The Los Angeles Lakers absolutely swindled the Dallas Mavericks in the Luka Doncic trade. There is no debating the extent to which they robbed them. In doing so, though, the Lakers also made it harder for themselves to swing trades now, and over the offseason.
Because having Doncic nukes the value of their future draft picks.
The Lakers’ future with Luka Doncic is too bright for other teams
The Lakers can only deal up to one first-rounder pick at the moment: their 2031 selection. That number will climb to three over the offseason, at which time they can flip whomever they select in the 2026 draft, as well as their 2031 and 2033 picks.
Dangling one first-round pick should be enough, in theory, to start conversations for many of the targets being bandied about the rumor mill. And if the Lakers hoard their firsts until the summer, peddling a trio of selections could get them in the running for much spicier names.
Emphasis on “in theory.” And “could.”
Selling teams want to procure first-rounders with higher upside, particularly when they spill so far into the future. The Lakers’ draft selections carried that mystique this time last year. They no longer have it now.
Just look at where the Lakers are this season as proof. They have a less-than-perfect roster, and are still tracking toward a bottom-five draft pick. Sure, a lot can happen between now and 2031, the earliest the Lakers can currently convey a first-round pick.

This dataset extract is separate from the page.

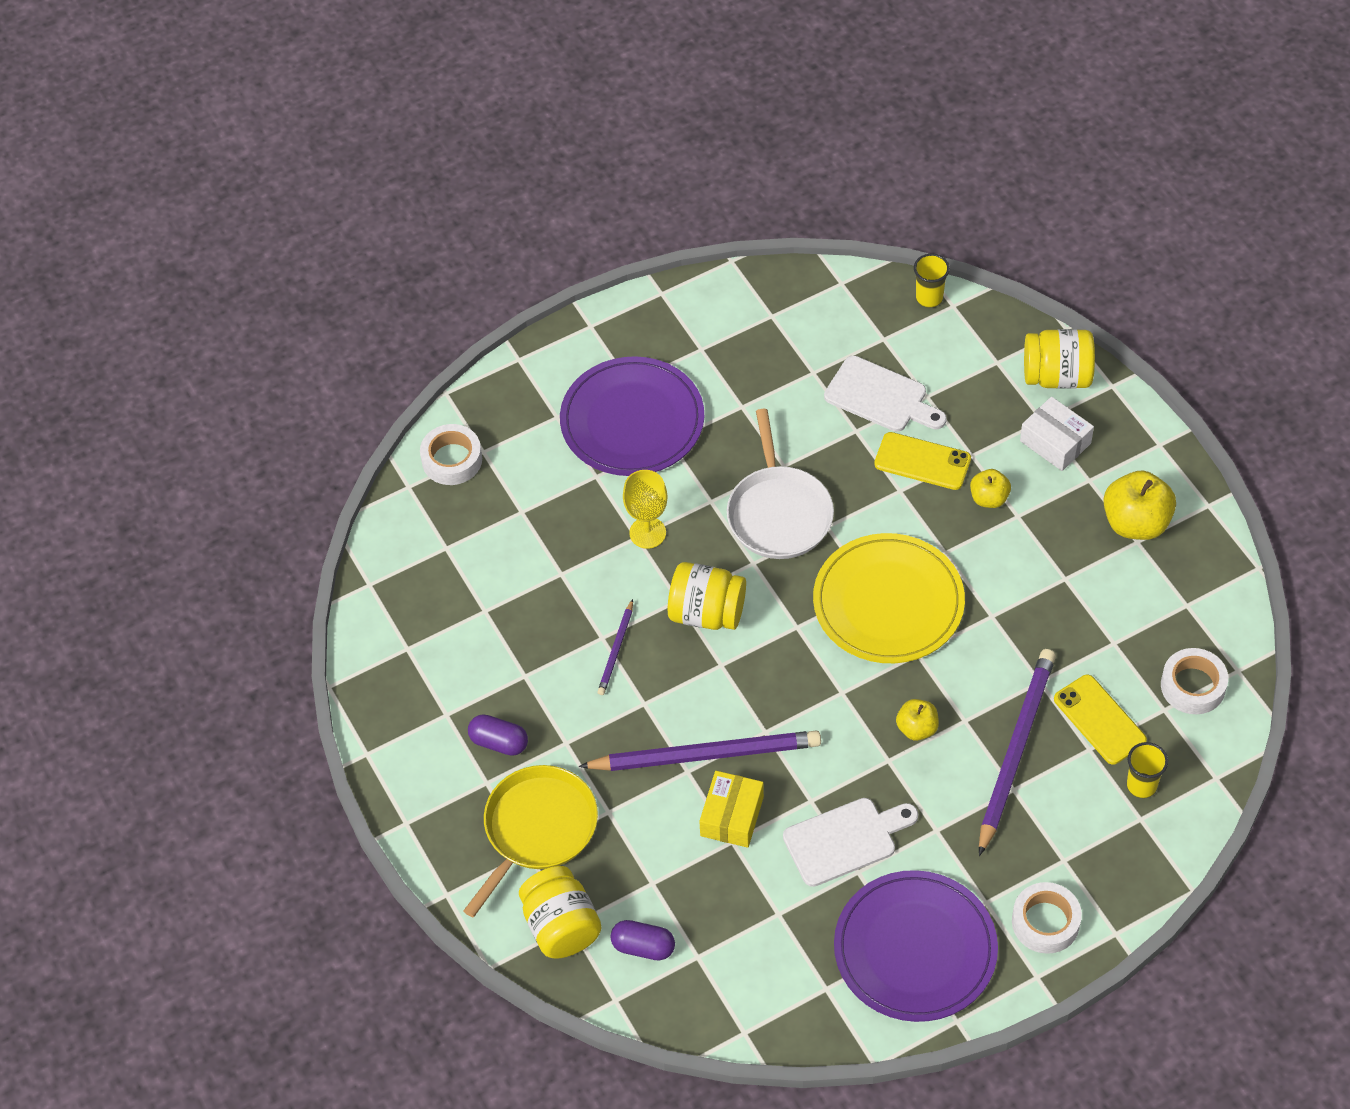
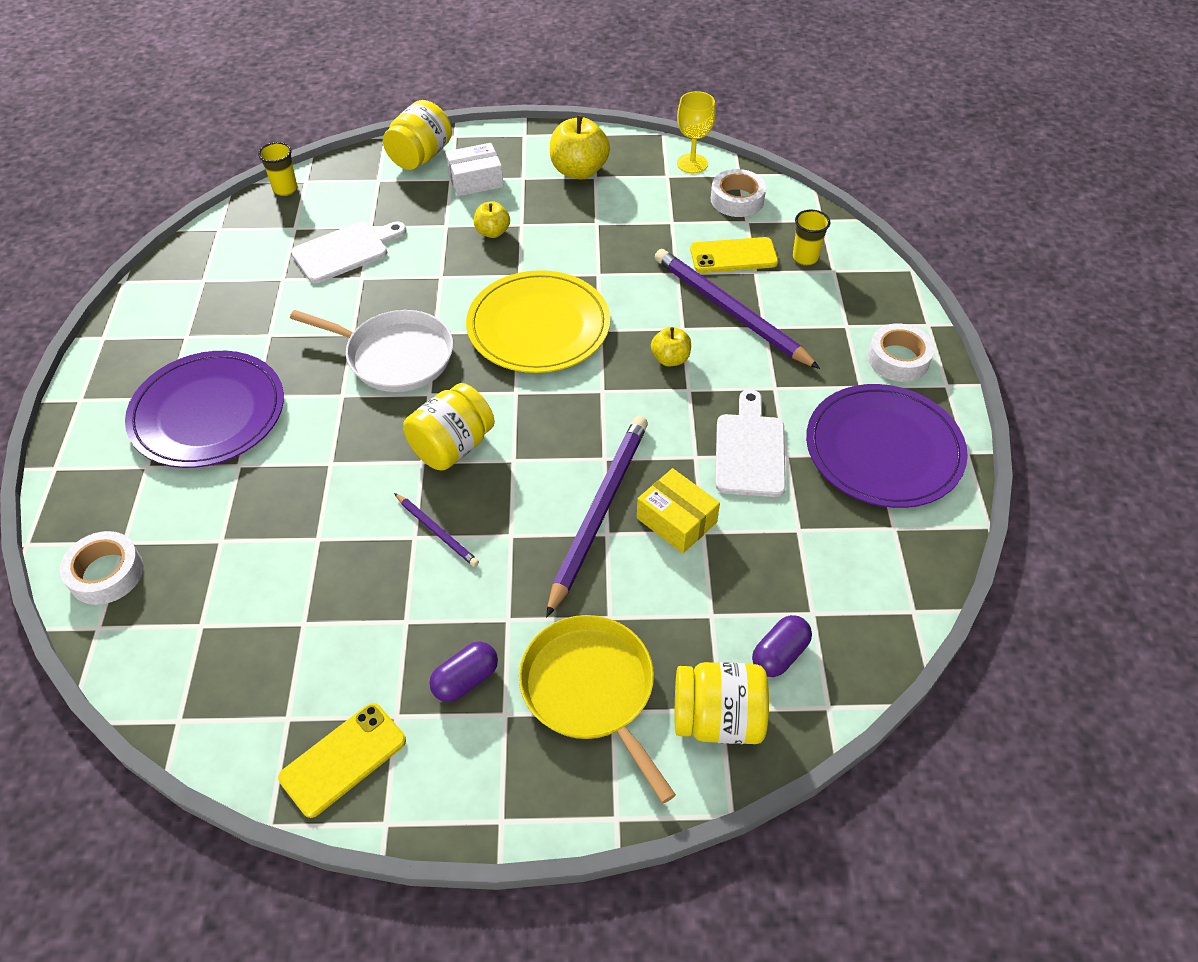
camera: 65 degrees left, 5 degrees down
yellow goblet [623,470,668,549] -> yellow goblet moved to [677,91,716,173]
yellow phone [874,432,971,490] -> yellow phone moved to [278,703,406,818]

But at just 26, Doncic is not nearly deep enough into his prime to see Los Angeles’ fortunes going awry over the next half-decade or so.
Let’s say the Lakers deal their 2031 first-rounder before the deadline. That pick would convey after Doncic’s age-31 season. He will still be in the heart of his prime at that age.
Unless you think Los Angeles will suddenly fail to put any sort of competent talent whatsoever around him in the coming years, the odds that pick landing anywhere near the lottery is slim to none.
Luka may make it more difficult for the Lakers to trade for another big name
If the Lakers want to chase bigger fish, they are better off playing it safe at the trade deadline, and pursuing a splashier move over the summer. That is when their 2033 first-rounder comes into play, and other teams might convince themselves Doncic will be on the downswing entering what would be his age-33 season ahead of that draft.
At the same time, this completely discounts the Lakers’ willingness and ability to futz and fiddle in the years to come. Even with Austin Reaves coming up on free agency next summer (player option), the team could be ticketed for boatloads of flexibility at some point over the next couple of years. Free agency may not deliver marquee names for most franchises these days, but the Lakers are not most franchises.
Basically, so long as Doncic is wearing purple and gold, Los Angeles’ future draft picks won’t have nearly as much value as they did before. This is a good—even great—problem. But unless the Lakers stumble into another one-sided heist like the one that got them Doncic in the first place, it’s a potential problem all the same.